Substituting the above in the 2-D diffusion equation, and switching to discretized values:

\({ C(x_i \ ,\ y_j \ , \ t_{\mu+1}) - \ C(x_i \ \ ,\ y_j \ , \ t_\mu ) \over {\Delta t} } = D \left[ {C(x_{i+1} ,\ y_j \ , \ t_\mu) - 2 \ C(x_i ,\ y_j \ , \ t_\mu) + C(x_{i-1} ,\ y_j \ , \ t_\mu) \over (\Delta x)^2} + {C(\ x_i \ , \ y_{j+1} , \ t_\mu) - 2 \ C(x_i ,\ y_j \ , \ t_\mu) + C( x_i \ , \ y_{j-1} ,\ t_\mu) \over (\Delta y)^2} \right]\)

i.e.

\(\begin{align} C(x_i \ , \ y_j \ , \ t_{\mu+1}) =\ &C(x_i \ , \ y_j \ , \ t_{\mu}) \\ + D \ \Delta t & \ [ {C(x_{i+1} ,\ y_j \ , \ t_\mu) - 2 \ C(x_i ,\ y_j \ , \ t_\mu) + C(x_{i-1} ,\ y_j \ , \ t_\mu) \over (\Delta x)^2} \\ &+ {C(x_i \ , \ y_{j+1} , \ t_\mu) - 2 \ C(x_i ,\ y_j \ , \ t_\mu) + C( x_i \ , \ y_{j-1} ,\ t_\mu) \over (\Delta y)^2} ] \end{align}\)

If Δx = Δy (which we'll call Δs, where s stands for "spacial"), the above simplifies to:

\(\begin{align} C(x_i \ , \ y_j \ , \ t_{\mu+1}) =\ &C(x_i \ , \ y_j \ , \ t_{\mu}) \\ + D { \ \Delta t \over (\Delta s)^2 } & \ [ C(x_{i+1} ,\ y_j \ , \ t_\mu) + C(x_{i-1} ,\ y_j \ , \ t_\mu) \\ &+ C(x_i \ , \ y_{j+1} , \ t_\mu) + C( x_i \ , \ y_{j-1} ,\ t_\mu) - 4 \ C(x_i ,\ y_j \ , \ t_\mu) ] \end{align}\)

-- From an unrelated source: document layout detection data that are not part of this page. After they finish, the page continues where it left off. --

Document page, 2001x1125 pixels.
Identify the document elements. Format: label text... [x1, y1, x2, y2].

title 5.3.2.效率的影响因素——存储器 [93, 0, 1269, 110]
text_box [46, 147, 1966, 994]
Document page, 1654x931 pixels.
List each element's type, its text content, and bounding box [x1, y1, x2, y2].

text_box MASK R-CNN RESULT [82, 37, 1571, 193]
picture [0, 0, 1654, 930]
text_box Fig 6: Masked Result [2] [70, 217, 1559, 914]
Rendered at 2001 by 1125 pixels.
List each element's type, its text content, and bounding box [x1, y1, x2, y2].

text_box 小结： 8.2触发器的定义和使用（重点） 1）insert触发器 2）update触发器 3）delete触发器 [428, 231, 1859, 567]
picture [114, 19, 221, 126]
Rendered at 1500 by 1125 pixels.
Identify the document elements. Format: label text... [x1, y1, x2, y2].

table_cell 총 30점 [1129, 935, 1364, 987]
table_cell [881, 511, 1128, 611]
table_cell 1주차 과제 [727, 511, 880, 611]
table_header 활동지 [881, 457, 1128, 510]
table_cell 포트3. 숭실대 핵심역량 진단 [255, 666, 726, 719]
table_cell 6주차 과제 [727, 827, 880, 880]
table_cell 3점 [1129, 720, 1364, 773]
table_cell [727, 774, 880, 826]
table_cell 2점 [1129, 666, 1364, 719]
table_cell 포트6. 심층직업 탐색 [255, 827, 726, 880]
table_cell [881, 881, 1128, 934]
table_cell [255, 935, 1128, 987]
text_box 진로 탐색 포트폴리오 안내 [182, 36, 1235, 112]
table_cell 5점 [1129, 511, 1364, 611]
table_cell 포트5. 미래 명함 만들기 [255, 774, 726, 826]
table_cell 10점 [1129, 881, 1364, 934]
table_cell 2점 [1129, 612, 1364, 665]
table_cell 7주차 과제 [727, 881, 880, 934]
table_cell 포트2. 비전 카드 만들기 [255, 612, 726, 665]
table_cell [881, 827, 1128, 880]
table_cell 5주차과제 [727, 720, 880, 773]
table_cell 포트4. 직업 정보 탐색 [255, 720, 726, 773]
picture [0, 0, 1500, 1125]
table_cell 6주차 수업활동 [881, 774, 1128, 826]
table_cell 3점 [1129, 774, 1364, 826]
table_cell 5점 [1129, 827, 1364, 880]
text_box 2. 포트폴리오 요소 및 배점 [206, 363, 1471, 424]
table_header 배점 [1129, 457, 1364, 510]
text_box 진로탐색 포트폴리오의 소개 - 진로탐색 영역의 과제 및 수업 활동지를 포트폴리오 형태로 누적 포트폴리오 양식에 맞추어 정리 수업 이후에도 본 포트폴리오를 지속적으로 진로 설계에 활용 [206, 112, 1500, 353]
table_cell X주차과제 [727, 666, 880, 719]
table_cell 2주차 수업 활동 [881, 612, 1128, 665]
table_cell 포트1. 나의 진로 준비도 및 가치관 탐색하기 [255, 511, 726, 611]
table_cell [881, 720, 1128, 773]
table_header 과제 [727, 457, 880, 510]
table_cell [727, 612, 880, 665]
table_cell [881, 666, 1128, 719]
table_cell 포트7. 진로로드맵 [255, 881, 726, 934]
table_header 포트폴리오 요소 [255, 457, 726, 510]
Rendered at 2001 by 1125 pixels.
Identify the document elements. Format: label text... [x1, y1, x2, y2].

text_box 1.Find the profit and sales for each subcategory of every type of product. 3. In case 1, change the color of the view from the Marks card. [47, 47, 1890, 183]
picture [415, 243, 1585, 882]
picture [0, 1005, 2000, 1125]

Given the knowledge of the values of the concentration **C** at time t_{μ} , at the positions (x_{i}, y_{j}) , (x_{i-1}, y_{j}) , (x_{i+1}, y_{j}), (x_{i}, y_{j-1}), (x_{i}, y_{j+1}) , the above equation lets us compute the value of C at the next time step t_{μ+1} , at the position (x_{i} , y_{j})

Note: the above is a **coarse approximation** that weighs in the concentration at (x_{i}, y_{j}), and at its neighbors to the left, right, top and bottom - but not at any diagonal positions. This is called a **5-point stencil**.

**The Software:** the above equation is implemented in the `diffuse_step_single_species`

method of the class `BioSim2D`

. (Future releases will explore more accurate and efficient implementations; in particular, switching to existing open-source libraries.)

The last formula, inside the large square brackets, combines 5 terms: -**4** times the concentration at the point of interest (x_{i}, y_{i}), plus the concentrations of its neighbors to the left, right, top and bottom.

That can be expressed more concisely as a convolution with the matrix:

\(\mathbf{L}_{xy}^2 = \begin{pmatrix} 0 & 1 & 0 \\ 1 & -4 & 1 \\ 0 & 1& 0 \end{pmatrix}\)

where **L** stands for the Discrete Laplacian.

The above notation makes is easier to see the **5-point stencil**.

We're assuming for now that Δx = Δy, and we're calling that quantity Δs.

A finer approximation will use the diagonal elements, too, i.e. all 9 values - and hence called a **9-point stencil**. Its coefficients are:

\(\mathbf{L}_{xy}^2 = {1 \over 6} \begin{pmatrix} 1 & 4 & 1 \\ 4 & -20 & 4 \\ 1 & 4 & 1 \end{pmatrix}\)

The above approximation is more accurate, though still of second order with respect to Δs.